The next day, Nana Hortencia told Ximena that she wanted to depart this world under the canopy of the sky. Knowing that her grandmother would be unable to bear the brightness of the day, Ximena wheeled her out of the makeshift hospital that evening on a borrowed wheelbarrow. In the twilight glow, she took her nana to the river’s sandy banks, where she could listen to the night songs of the birds. Through the treetops, they watched the moon climb, Ximena sitting on the damp ground beside the wheelbarrow where her grandmother lay wrapped in a woven blanket, lulled by the gurgling of the free-flowing waters of the Río Bravo. Toward midnight, when the moon was approaching its highest point, the old woman’s soul entered the spirit world. Her last ragged breath of life became part of the breath of the wind stirring along the river and whispering through the moonlit trees. Ximena stayed there with her grandmother until morning’s first light. She beheld Nana Hortencia’s face, noble and serene, all traces of the rash gone. Her eyes, as clear as moonlight, raised to the sky.



* * *



After she buried her grandmother, Ximena felt like a tumbleweed, defenseless against the whim of the high winds rolling her across the plains. She had nothing to hold on to now. No one to cling to.

These thoughts were weighing on her as she walked to church for evening vespers a week after Nana Hortencia’s burial. She passed by a vendor selling fruit outside the plaza and would have kept walking if he hadn’t stopped her. It took her a moment to realize it was Juan Cortina. He was wearing a sarape and a palmetto hat and selling cantaloupes out of a small cart pulled by a donkey.

“Cheno, what—?”

“Pretend you don’t know me,” he said, picking up a cantaloupe and offering it to her. “Here, se?orita, please, taste this delicious melón straight from my farm,” he continued. “I’ll meet you in the church,” he whispered, and then turned to the crowd and shouted, “Melones, melones, get your melones, ladies and gentlemen!”

She walked across the plaza to the church, careful not to look suspicious.

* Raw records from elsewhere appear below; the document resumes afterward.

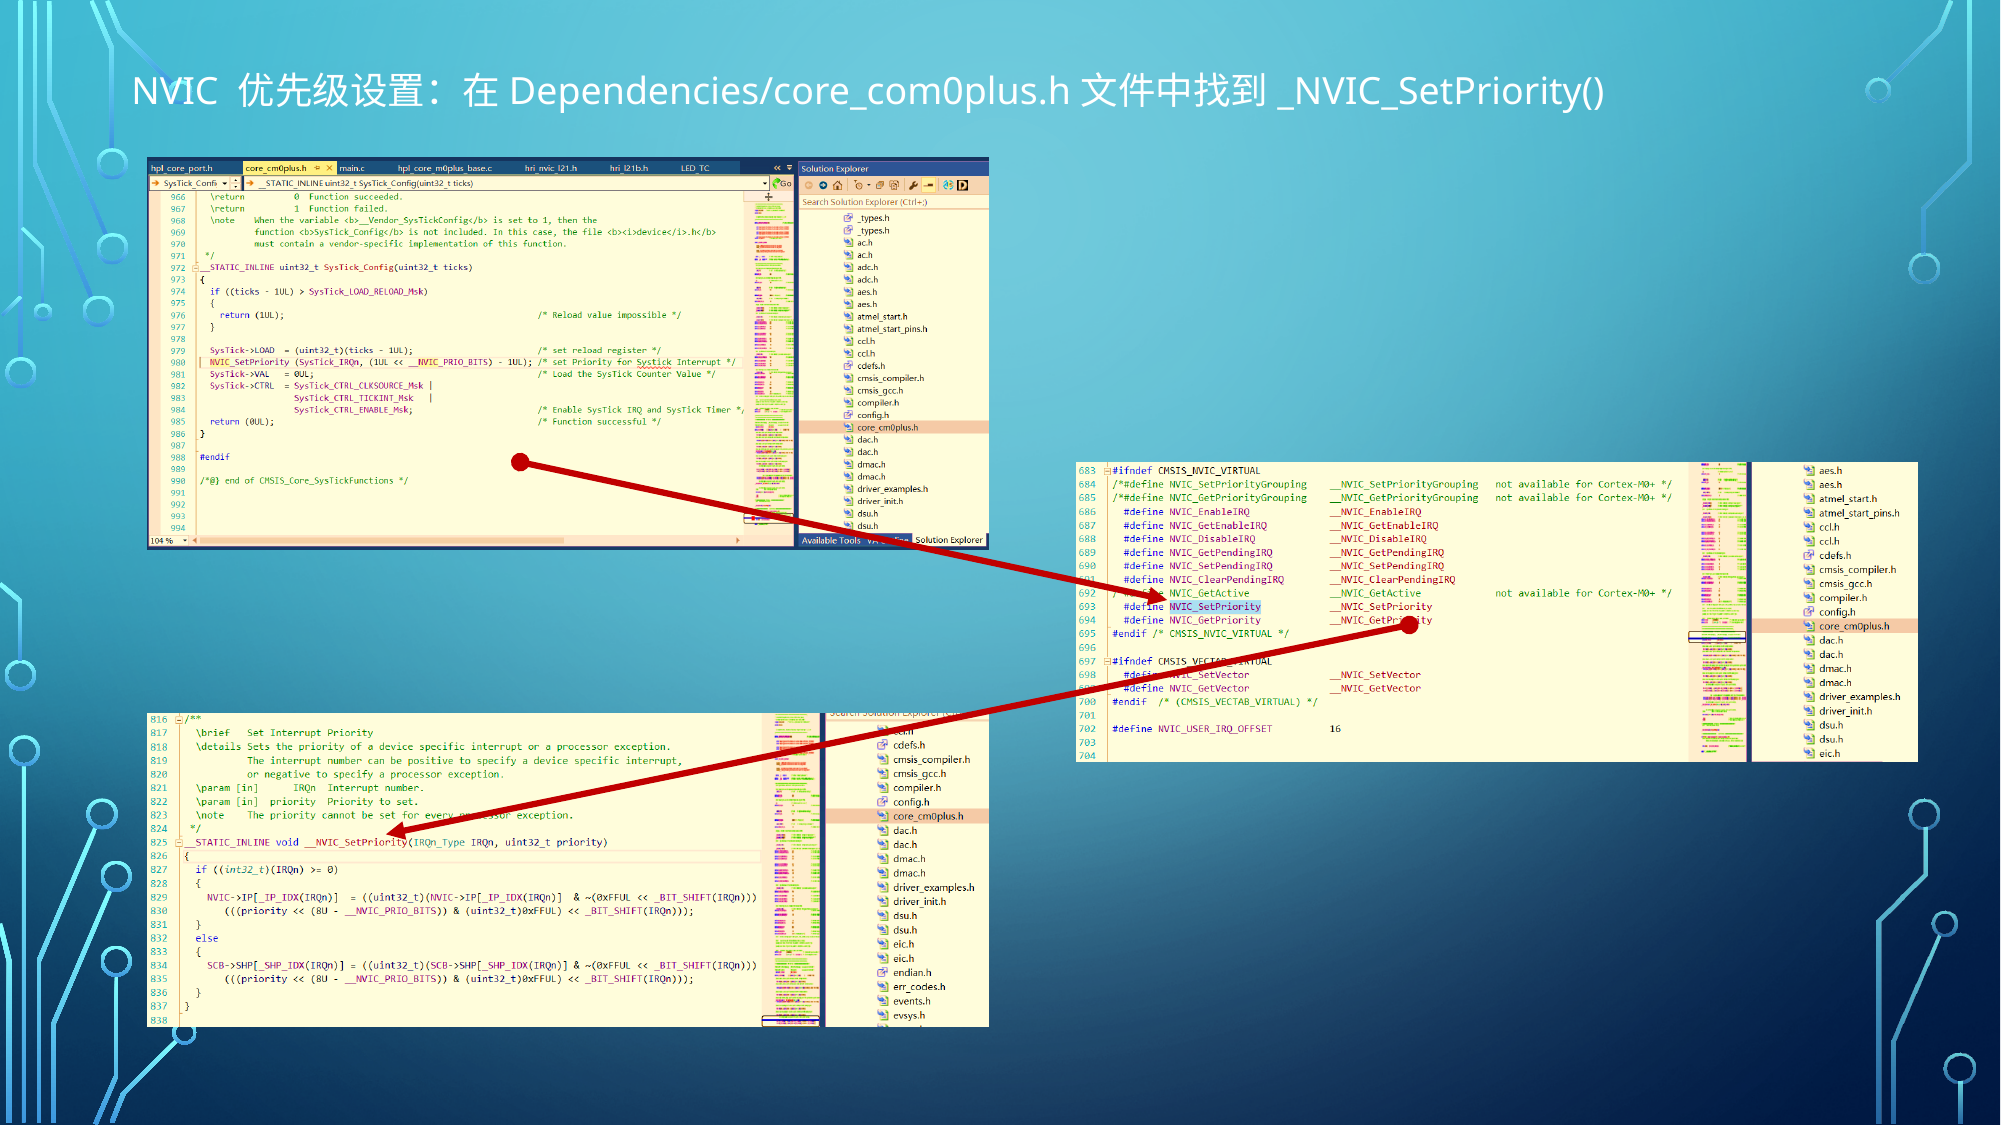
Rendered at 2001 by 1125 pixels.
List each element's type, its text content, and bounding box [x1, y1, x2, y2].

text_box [385, 624, 1410, 835]
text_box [520, 461, 1168, 601]
text_box NVIC 优先级设置：在Dependencies/core_com0plus.h文件中找到_NVIC_SetPriority() [116, 59, 1620, 119]
picture [147, 157, 989, 550]
picture [147, 713, 989, 1027]
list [1076, 461, 1918, 762]
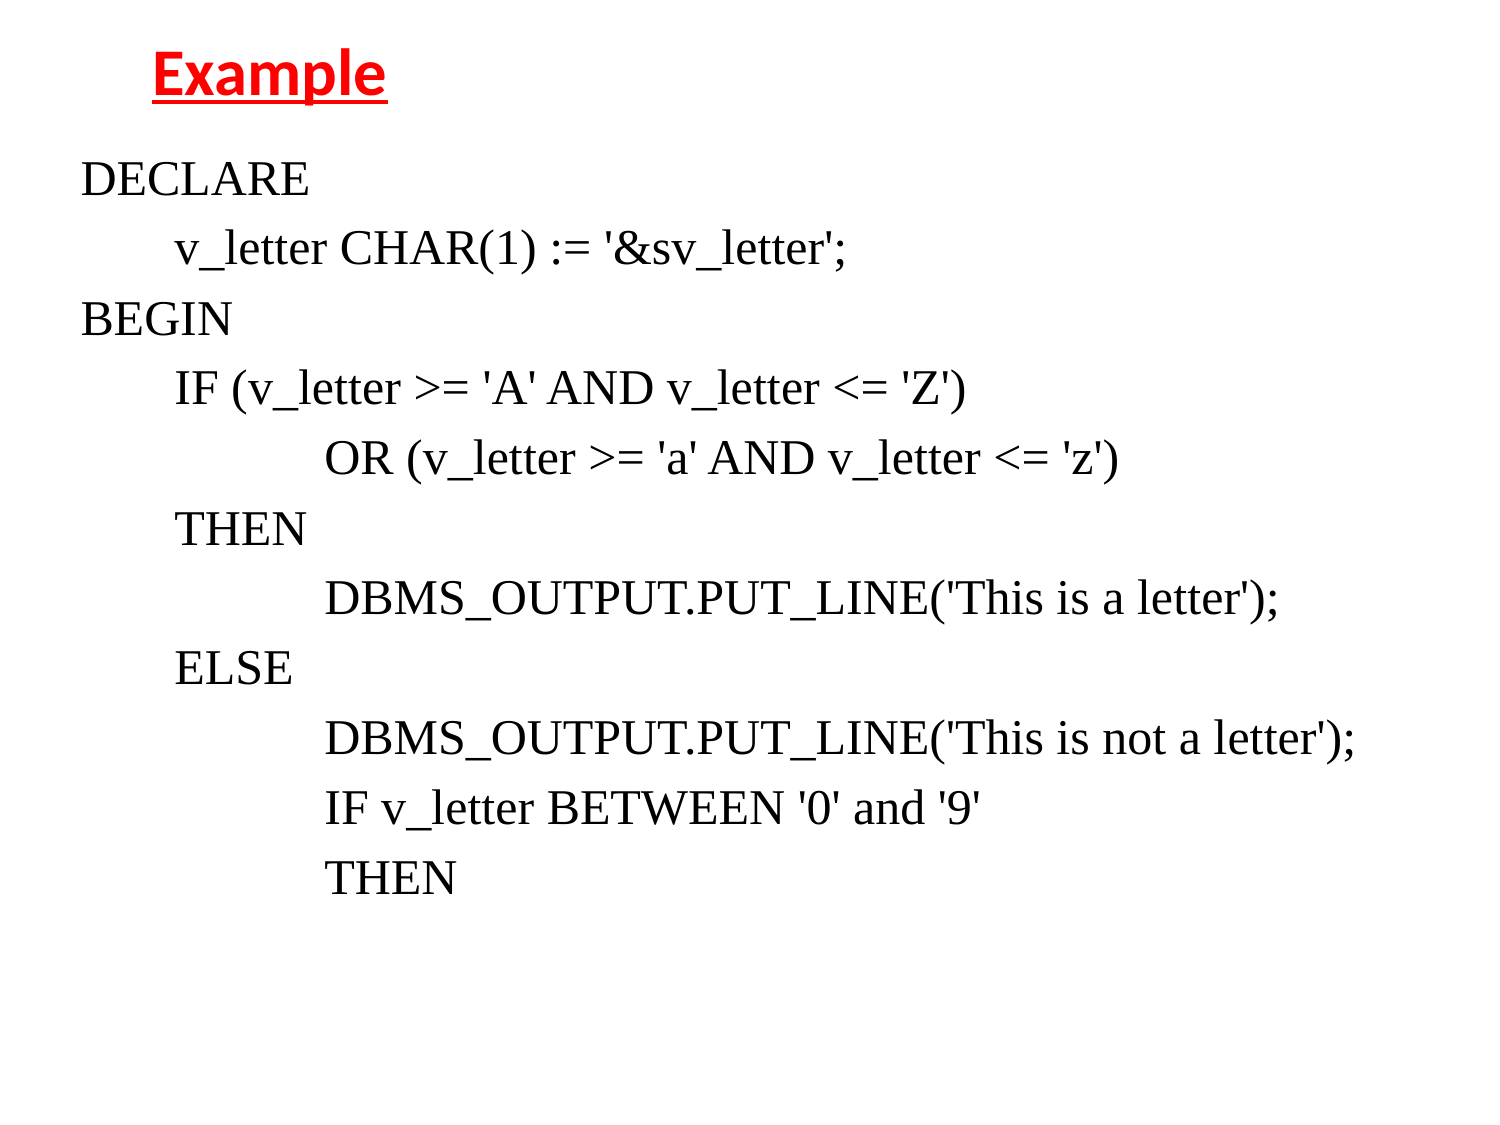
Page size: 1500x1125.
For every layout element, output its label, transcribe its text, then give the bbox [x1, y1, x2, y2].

title Example [137, 0, 1450, 137]
subtitle DECLARE v_letter CHAR(1) := '&sv_letter'; BEGIN IF (v_letter >= 'A' AND v_letter <= 'Z') OR (v_letter >= 'a' AND v_letter <= 'z') THEN DBMS_OUTPUT.PUT_LINE('This is a letter'); ELSE DBMS_OUTPUT.PUT_LINE('This is not a letter'); IF v_letter BETWEEN '0' and '9' THEN [37, 137, 1500, 1000]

There were Yanqui soldiers patrolling the area, and she knew Cheno would be in trouble if they suspected him. She had no doubt he was here to spy on the Yanquis. Every so often, Taylor’s men captured spies and imprisoned them at the fort across from Matamoros, which had been renamed Fort Brown in honor of their fallen major. Another spy, Jerónimo Valdez, was locked up there now.

She sat on one of the pews and waited for Cheno. Mass was beginning, and as she listened to the priest, Ximena couldn’t stop looking at the shattered walls of the church with its statues and crucifix missing. The stench of horse dung infected the air. The Rangers had desecrated the church, robbed it, and even used it as a stable before Taylor forced them out. Then they turned to looting and destroying private property instead, burning ranches, especially preying on the vulnerable peasants living in jacales on the outskirts of the city where Taylor had no surveillance.